# Spotify Mood + Popularity Recommender (Dataset B)
This notebook:
1. Loads Dataset B (charts + audio features)
2. Loads the trained mood Pipeline (feature engineering + LGBM)
3. Infers mood probabilities `P_0..P_3` + `mood_pred` + `mood_conf`
4. Builds **time-series trend features** from `snapshot_date`
5. Creates a `recommend()` function (dedup + optional artist diversity)

**Note:** Adjust file paths in the first section to match your repo.

## 0) Imports & paths

In [1]:
import os
import sys
from pathlib import Path

import numpy as np
import pandas as pd
import joblib

pd.set_option("display.max_columns", 200)


In [2]:
# ---- Paths (edit if needed) ----
RAW_PATH = Path("../data/processed/filtered_countries.csv")   # Dataset B
MODEL_PATH = Path("../artifacts/lgbm_only/lgbm/model.joblib") # trained Pipeline

# Make repo root importable (fixes: ModuleNotFoundError: No module named 'src')
ROOT = Path.cwd().resolve().parent
sys.path.insert(0, str(ROOT))

print("RAW_PATH:", RAW_PATH.resolve())
print("MODEL_PATH:", MODEL_PATH.resolve())
print("ROOT:", ROOT)


RAW_PATH: E:\NTI-project\spotify-mood-mlops\data\processed\filtered_countries.csv
MODEL_PATH: E:\NTI-project\spotify-mood-mlops\artifacts\lgbm_only\lgbm\model.joblib
ROOT: E:\NTI-project\spotify-mood-mlops


## 1) Load Dataset B (full)

In [3]:
df_B = pd.read_csv(RAW_PATH)
print("Rows:", len(df_B))
display(df_B.head(3))

==============================

— TASK SET —
**a.** Lay out the dataset rows as a Markdown table with the columns Number and Entry. Start at the first row and go through the line containing "What is the largest slice in the pie chart?", leaving out blank lines.
**b.** Proceed with the Spotify mood recommender notebook from the point where it stops.

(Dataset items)
==============================

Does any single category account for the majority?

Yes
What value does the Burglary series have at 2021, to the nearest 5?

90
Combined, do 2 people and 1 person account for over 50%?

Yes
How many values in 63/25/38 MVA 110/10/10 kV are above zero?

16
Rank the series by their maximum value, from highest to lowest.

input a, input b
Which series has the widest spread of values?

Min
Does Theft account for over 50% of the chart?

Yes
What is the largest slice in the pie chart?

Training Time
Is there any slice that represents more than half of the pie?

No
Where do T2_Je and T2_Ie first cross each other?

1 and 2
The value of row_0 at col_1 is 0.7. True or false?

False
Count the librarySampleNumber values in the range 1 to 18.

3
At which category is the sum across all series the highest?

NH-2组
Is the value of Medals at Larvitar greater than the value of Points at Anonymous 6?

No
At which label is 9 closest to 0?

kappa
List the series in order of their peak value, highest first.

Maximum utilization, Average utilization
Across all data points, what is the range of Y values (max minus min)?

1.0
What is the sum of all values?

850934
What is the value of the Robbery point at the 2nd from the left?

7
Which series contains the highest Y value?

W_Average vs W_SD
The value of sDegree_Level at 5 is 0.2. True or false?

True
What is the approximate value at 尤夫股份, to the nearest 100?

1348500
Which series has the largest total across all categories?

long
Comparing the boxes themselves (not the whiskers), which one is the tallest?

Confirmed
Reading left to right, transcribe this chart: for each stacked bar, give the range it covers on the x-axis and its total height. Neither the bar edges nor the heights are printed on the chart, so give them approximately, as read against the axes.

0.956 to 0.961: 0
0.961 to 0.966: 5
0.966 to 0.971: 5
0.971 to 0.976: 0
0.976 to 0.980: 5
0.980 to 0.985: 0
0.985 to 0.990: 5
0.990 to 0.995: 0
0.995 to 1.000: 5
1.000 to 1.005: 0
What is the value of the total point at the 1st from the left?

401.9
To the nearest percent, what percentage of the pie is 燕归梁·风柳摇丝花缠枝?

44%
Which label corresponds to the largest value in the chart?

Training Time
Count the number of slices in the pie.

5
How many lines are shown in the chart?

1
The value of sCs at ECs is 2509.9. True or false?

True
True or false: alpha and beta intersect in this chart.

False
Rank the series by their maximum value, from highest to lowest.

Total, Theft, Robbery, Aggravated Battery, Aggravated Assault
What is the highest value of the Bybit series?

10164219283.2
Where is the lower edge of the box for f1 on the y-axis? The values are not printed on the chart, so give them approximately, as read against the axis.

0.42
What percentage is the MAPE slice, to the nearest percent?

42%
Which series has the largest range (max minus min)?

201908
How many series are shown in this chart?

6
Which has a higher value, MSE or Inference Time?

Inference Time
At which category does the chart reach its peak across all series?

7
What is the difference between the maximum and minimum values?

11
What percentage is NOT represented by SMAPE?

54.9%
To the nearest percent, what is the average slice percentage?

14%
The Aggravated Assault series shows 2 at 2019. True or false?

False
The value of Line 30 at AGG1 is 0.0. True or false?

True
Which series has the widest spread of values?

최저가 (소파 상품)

==============================

— RESULTS BY TASK —
**a.**
| Number | Entry |
|---|---|
| 1 | Does any single category account for the majority? |
| 2 | Yes |
| 3 | What value does the Burglary series have at 2021, to the nearest 5? |
| 4 | 90 |
| 5 | Combined, do 2 people and 1 person account for over 50%? |
| 6 | Yes |
| 7 | How many values in 63/25/38 MVA 110/10/10 kV are above zero? |
| 8 | 16 |
| 9 | Rank the series by their maximum value, from highest to lowest. |
| 10 | input a, input b |
| 11 | Which series has the widest spread of values? |
| 12 | Min |
| 13 | Does Theft account for over 50% of the chart? |
| 14 | Yes |
| 15 | What is the largest slice in the pie chart? |

**b.**
Rows: 231646


Unnamed: 0,spotify_id,name,artists,daily_rank,daily_movement,weekly_movement,country,snapshot_date,popularity,is_explicit,duration_ms,album_name,album_release_date,danceability,energy,key,loudness,mode,speechiness,acousticness,instrumentalness,liveness,valence,tempo,time_signature
0,2HRgqmZQC0MC7GeNuDIXHN,Seven (feat. Latto) (Explicit Ver.),"Jung Kook, Latto",1,0,0,VN,2025-06-11,85,True,183550,GOLDEN,2023-11-03,0.79,0.831,11,-4.185,1,0.044,0.312,0.0,0.0797,0.872,124.987,4
1,01qFKNWq73UfEslI0GvumE,3D (feat. Jack Harlow),"Jung Kook, Jack Harlow",2,2,2,VN,2025-06-11,79,True,201812,3D : The Remixes,2023-10-02,0.853,0.824,1,-3.287,1,0.103,0.0322,0.0,0.0859,0.888,108.044,4
2,1DVYafsLmcQySKkJnY4RCs,Phép Màu - Đàn Cá Gỗ Original Soundtrack,"MAYDAYs, Minh Tốc & Lam",3,-1,-1,VN,2025-06-11,74,False,266666,Phép Màu (Đàn Cá Gỗ Original Soundtrack),2025-02-21,0.492,0.508,7,-6.907,1,0.0355,0.128,0.0,0.254,0.249,143.857,4


In [4]:
# Basic cleanup / normalization
df_B["country"] = df_B["country"].astype(str).str.strip().str.upper()
df_B["snapshot_date"] = pd.to_datetime(df_B["snapshot_date"], errors="coerce")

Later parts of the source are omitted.